Membincang Persoalan Anggaran yang Berlarut : Uang Habis, Rakyat Tak Kebagian

Oleh : Heri Kurniawansyah HS

Persoalan anggaran merupakan persoalan yang paling urgen dalam tatanan organisasi manapun, baik organisasi pemerintah maupun organisasi privat. Anggaran merupakan asupan utama sebuah kebijakan dan program menuju tujuan substantif kebijakan itu sendiri.

Sebaik apapun kepemimpinan dan manajemen dalam sebuah organisasi, jika anggaran bermasalah atau anggaran sangat minim, kecil kemungkinan akan terjadi perubahan dan pembangunan dalam sebuah organisasi.

Dalam tatatan Pemerintah Daerah, jika hanya mengacu kepada pendapatan asli daerah (PAD) saja yang pencapaiannya rata-rata masih jauh dibawah 50%, maka tidak mungkin pembanguan tersebut akan tercipta, terlebih dalam postur anggarannya belanja “tidak langsung” jauh lebih tinggi dari “belanja langsung”, sehingga perlu sokongan dana dari luar untuk menambah APBD daerah itu sendiri untuk keperluan suksesi kebijakan yang telah dibuat. Dana dari luar tersebut bisa dari pemerintah pusat melalui dana perimbangan keuangan pusat dan daerah, atau sering disebut dengan dana transfer, bisa juga dari investasi jika memang ada, dan sumber-sumber lainnya.
Masalah tidak berhenti hanya pada tataran bagaimana mendapatkan anggaran sebanyak-banyaknya.

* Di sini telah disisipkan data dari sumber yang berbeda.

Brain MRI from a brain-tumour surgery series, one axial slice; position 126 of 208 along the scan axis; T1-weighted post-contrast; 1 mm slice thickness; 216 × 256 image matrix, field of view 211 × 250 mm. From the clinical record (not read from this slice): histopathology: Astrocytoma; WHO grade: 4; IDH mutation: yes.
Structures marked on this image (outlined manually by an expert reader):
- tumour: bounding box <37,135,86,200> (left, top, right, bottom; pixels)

Namun lebih dari itu, anggaran yang didapatkan tersebut dalam penggunaannya sudah tepat sasaran atau belum, atau hanya menjalankan rutinitas seperti biasanya dan kemudian dibungkus dengan administrasi yang baik, sehingga mendapat penghargaan atau pujian dari Badan Pemeriksa Keuangan (BPK) dengan opini Wajar Tanpa Pengecualian (WTP). Saat ini begitu banyak daerah yang mengejar predikat WTP, namun disisi lain, pada tataran substantif kebijakan itu sendiri cendrung dilupakan. Akibatnya masalah-masalah klasik di ranah publik banyak yang belum tersentuh.

Fenomena tersebut sedang menjadi trend di kalangan pemerintah saat ini. Sehingga muncul pertanyaan-pertanyaan mendasar, apakah persoalan yang mendasar dalam sistem penganggaran sehingga masalah-masalah tersebut masih terjadi, apa titik kelemahannya dalam sistem evaluasi kinerja pemerintah sehingga begitu sulit mencapai tujuan kebijakan secara holistik bagi masyarakat.

Persoalan Mendasar Sistem Penganggaran
Menurut penulis, ada dua hal yang selalu menjadi masalah mendasar sistem penganggaran kita. Pertama adalah adanya mekanisme politik anggaran antara Pemerintah Pusat/Daerah dengan DPR/DPRD pada saat menyusun APBN/APBD (Kumorotomo, 2008). Dalam proses tersebut, tidak tertutup kemungkinan pihak legislatif juga berusaha mengusulkan program-program untuk kepentingan konstituennya, sehingga terjadi proses tawar-menawar antara pihak eksekutif dengan legislatif. Irene S. Rubin dalam The Politics of Public Budgeting (2000) mengatakan, dalam penentuan besaran maupun alokasi dana untuk rakyat senantiasa ada kepentingan politik yang diakomodasi oleh pejabat, bahwa alokasi anggaran acap juga mencerminkan kepentingan perumus kebijakan terkait dengan konstituennya.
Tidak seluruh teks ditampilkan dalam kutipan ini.